With Earth Day just weeks away, our 2013 Cone Communications Green Gap Trend Tracker reveals that the environment is top-of-mind for consumers – and not just at store shelves but at home as well, signaling a critical call-to-action for marketers.
A record-high 71 percent of Americans consider the environment when they shop, up from 66 percent in 2008. And, nine out of every ten take that responsibility beyond the register and feel an obligation to properly use and dispose of products. But good intentions aren’t translating to action. A significantly smaller percent say they often use (30%) or dispose (42%) products in a way that fulfills the intended environmental benefit.
What’s preventing consumers from responsible use and disposal of environmental products? It all comes down to resources and know-how:
- 33% cited not having the adequate resources, such as disposal bins and community access, as the primary reason for not disposing or using products as intended
- 20% stated they simply do not know how to do so
With 85 percent of Americans asking companies to educate them on proper usage and disposal, the gap between consumer intention and behavior can be bridged by companies.
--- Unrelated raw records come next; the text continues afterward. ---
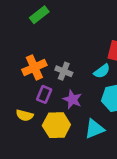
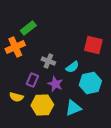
green rectangle: (39, 15) -> (28, 28), moved
orange cross: (34, 67) -> (15, 47), moved
cyan semicircle: (102, 71) -> (72, 67), moved

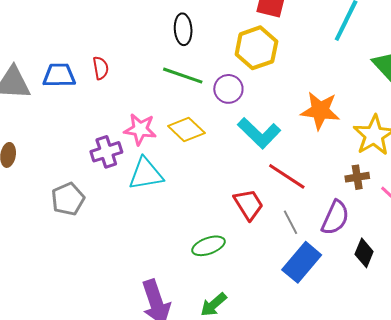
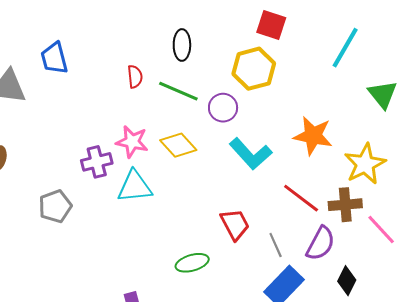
red semicircle: (101, 68) -> (135, 77), moved
blue trapezoid: (59, 75) -> (54, 58), moved, turned -108
red line: (287, 176) -> (301, 198), moved
brown cross: (357, 177) -> (345, 205), size x1.4

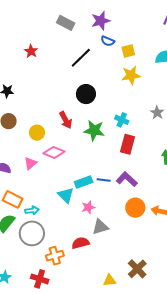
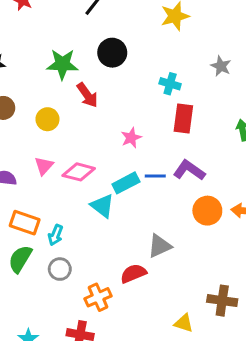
green star: (94, 130) -> (62, 64), moved
pink diamond: (54, 152) -> (79, 172), moved
pink star: (88, 207) -> (131, 138), moved
cyan arrow: (32, 210) -> (56, 235), turned 128
gray circle: (32, 233) -> (60, 269), size x0.6
brown cross: (137, 269) -> (222, 301), turned -30
yellow triangle: (110, 280) -> (184, 323), turned 32

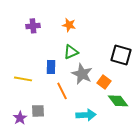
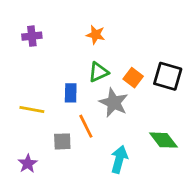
purple cross: (33, 26) -> (32, 36), moved
orange square: (104, 82) -> (133, 78), moved
gray square: (38, 111) -> (62, 141), moved
cyan arrow: (86, 115) -> (119, 159), turned -72

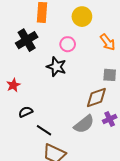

The Green Gap shows that consumers are looking on-pack and online for information about what to do with “green” products. Companies need to clearly communicate not only the intended benefit of such products, but also how consumers can effectively play a role in their responsible lifecycle.
And while this may seem simple enough, the reality is that there are leaders and laggards. Let’s take a look:
- Getting It Right: Lush Cosmetics Black Pot Recycling Program
While Lush already uses 100 percent recycled plastic in its “black pots,” the company includes on-pack messages to encourage consumers to do their part to further close the loop. For every five clean “black pots” a customer returns, Lush gives a Fresh Face Wash as a reward. The black pots are then sent back to the main factory in Poole, U.K., and recycled into new pots. A recycling win, this program provides an easy in-store recycling option, while also incentivizing consumers through a tangible reward.
- Room for Improvement: Alkaline Batteries
Alkaline batteries have always presented end-of-life confusion for consumers. Although mercury has been removed from batteries so they no longer pose a significant threat to waste streams, batteries are better off recycled – but exactly how can be tricky. According to Duracell, “Alkaline batteries can be safely disposed of with normal household waste,” explaining that, “Proven cost-effective and environmentally safe recycling processes are not yet universally available for alkaline batteries.” The company recommends consumers contact local government for information on disposal practices, effectively taking Duracell out of the recycling equation. Companies like Duracell have the opportunity to become an advocate and conduit for responsible product disposal, but to-date, significant progress has yet to be made.
Americans are primed for environmental communications, and they’re showing a willingness to do their part. It’s now up to companies to become leaders in closing the loop. Is your company ready to become a partner?